We also eliminated the DRBL part of Clonezilla from the experiment since getting nodes to PXE boot properly from within a DeterLab experiment is very difficult since the Deter system itself has is also serving PXE images to the node in order to actually allow the system to operate. For that reason testing on the Clonezilla side of things only involved using udpcast on the nodes and piping the outputs to the different available image restoration programs and timing how long this took.
The tcl file for the Clonezilla experiment looks like this:
source tb_compat.tcl set ns [new Simulator] # crate new nodes. the default image is 64-bit Ubuntu set server [$ns node] set client1 [$ns node] set client2 [$ns node] set lan0 [$ns make-lan "$server $client1 $client2" 1000Mb 0ms] $ns run
For testing purposes the UBUNTU12-64-STD emulab image was used. Using imagezip we put it on /dev/sda4 on an experimental node and created a partclone and partimage image out of it.
Similarly we tested frisbee from the same three nodes after compiling it for Linux. For frisbee we had to manually tell it the bandwidth between our nodes (1Gbit) in order to get it to perform comparably. This value is actually higher than the perl script that Deterlab uses to start frisbee sets it to.
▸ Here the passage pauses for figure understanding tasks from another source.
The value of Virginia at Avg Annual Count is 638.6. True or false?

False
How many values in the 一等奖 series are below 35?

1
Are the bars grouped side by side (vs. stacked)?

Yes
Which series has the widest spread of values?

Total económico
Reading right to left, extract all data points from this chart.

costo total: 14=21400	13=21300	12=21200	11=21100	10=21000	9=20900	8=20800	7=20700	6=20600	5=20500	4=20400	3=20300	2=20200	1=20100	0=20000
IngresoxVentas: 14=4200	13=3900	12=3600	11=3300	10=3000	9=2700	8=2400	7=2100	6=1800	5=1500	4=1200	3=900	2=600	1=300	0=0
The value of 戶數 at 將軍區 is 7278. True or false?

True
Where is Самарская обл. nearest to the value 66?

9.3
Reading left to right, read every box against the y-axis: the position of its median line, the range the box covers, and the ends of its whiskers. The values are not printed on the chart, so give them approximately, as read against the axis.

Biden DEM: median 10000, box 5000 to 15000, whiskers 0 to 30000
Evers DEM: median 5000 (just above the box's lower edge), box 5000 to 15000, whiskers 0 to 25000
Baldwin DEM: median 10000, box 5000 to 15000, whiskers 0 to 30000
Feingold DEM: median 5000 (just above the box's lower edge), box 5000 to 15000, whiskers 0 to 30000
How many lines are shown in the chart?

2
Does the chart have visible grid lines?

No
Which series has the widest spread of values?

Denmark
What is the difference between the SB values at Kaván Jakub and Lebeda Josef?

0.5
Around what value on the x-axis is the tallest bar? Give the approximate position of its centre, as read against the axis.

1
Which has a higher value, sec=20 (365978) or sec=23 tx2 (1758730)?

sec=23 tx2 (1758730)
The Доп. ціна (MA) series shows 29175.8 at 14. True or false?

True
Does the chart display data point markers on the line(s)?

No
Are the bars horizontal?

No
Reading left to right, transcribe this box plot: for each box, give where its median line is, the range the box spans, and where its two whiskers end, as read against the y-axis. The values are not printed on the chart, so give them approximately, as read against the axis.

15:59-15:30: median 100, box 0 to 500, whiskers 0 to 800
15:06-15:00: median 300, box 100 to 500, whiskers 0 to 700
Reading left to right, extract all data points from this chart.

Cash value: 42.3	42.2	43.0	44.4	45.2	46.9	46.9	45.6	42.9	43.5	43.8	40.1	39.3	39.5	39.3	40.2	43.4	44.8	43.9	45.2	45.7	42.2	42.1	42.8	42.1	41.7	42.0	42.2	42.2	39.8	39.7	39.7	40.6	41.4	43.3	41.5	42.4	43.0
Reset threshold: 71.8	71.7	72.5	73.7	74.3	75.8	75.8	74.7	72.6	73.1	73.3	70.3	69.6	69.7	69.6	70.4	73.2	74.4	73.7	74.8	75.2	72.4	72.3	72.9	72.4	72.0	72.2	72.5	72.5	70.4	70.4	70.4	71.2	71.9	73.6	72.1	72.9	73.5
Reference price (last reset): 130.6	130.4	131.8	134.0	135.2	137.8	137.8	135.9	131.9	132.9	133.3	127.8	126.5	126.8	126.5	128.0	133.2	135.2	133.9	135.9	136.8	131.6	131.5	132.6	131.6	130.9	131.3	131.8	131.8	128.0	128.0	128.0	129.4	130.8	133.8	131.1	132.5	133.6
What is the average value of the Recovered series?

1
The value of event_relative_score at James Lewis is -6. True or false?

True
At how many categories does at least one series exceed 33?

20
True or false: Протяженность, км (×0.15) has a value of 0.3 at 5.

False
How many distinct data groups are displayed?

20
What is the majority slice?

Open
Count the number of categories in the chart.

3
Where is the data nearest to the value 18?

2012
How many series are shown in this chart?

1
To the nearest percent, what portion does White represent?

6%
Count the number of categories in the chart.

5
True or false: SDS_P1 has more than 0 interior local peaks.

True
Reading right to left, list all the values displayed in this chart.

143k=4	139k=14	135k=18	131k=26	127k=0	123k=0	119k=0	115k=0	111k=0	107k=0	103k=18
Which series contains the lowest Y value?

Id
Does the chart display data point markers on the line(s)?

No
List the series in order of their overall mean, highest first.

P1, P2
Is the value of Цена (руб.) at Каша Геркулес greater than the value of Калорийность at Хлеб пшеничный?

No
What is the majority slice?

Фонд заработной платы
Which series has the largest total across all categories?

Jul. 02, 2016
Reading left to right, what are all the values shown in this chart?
The script in question can be found at https://github.com/deter-project/testbed/blob/development/tbsetup/frisbeelauncher.in with lines 75, 76, and 265-272 being of particular interest.
These tests rendered the following data:
Setup | Udpcast/Partclone | Udpcast/Partimage | Frisbee/Imagezip (1Gbit/s limit) | Frisbee/Imagezip (1Gbit/s limit with 9000 byte jumbo frames) | Frisbee/Imagezip (72Mbit/s limit) | Udpcast/Imagezip | |
Image Size | 1.8GB (512MB after recommended gzipping) | 508MB | 528MB | 528MB | 528MB | 528MB | |
Filesystem support | ext2, ext3, ext4, hfs+, reiserfs, reiser4, btrfs, vmfs3, vmfs5, xfs, jfs, ufs, ntfs, fat(12/16/32), exfat | ext2/ext3, reiserfs-3, fat16/32, hpfs, jfs, xfs. Beta: ufs, hfs Experimental: ntfs | extfs (except ext4 specific features), ffs, fat, ntfs | extfs (except ext4 specific features), ffs, fat, ntfs | extfs (except ext4 specific features), ffs, fat, ntfs | extfs (except ext4 specific features), ffs, fat, ntfs | |
Restore time trial 1 | 50.73s | 62.14s | 37.26s | 37.42s | 71.6s | 88.41s | |
Restore time trial 2 | 53.22s | 64.87s | 37.51s | 38.79s | 70.95s | 87.79s | |
Restore time trial 3 | 51.12s | 65.87s | 37.54s | 37.42s | 70.99s | 86.95s | |
Average restore time | 52.02s | 64.33s | 37.44s | 37.88s | 71.18s | 87.72s | |
Clone time trial 1 | 170.68s | 195.37s | xxx.xxs | xxx.xxs | xxx.xxs | xxx.xxs | |
Clone time trial 2 | 169.52s | 195.03s | xxx.xxs | xxx.xxs | xxx.xxs | xxx.xxs | |
Clone time trial 3 | 171.2s | 195.23s | xxx.xxs | xxx.xxs | xxx.xxs | xxx.xxs | |
Average clone time | 170.47s | 195.21s | xxx.xxs | xxx.xxs | xxx.xxs | xxx.xxs |
Analysis
It seems that using Clonezilla doesn't provide any increased performance over the current frisbee/imagezip solution. Clonezilla is, of course, used by many more people and would be better supported than Clonezilla.
While doing these tests, though, I noticed that it seems that the maximum bandwidth frisbee is allowed to use is limited to 72Mbit/s. Since there are at least gigabit links to the nodes this could be improved by setting the limit higher or by adding a kind of congestion avoidance layer into frisbee.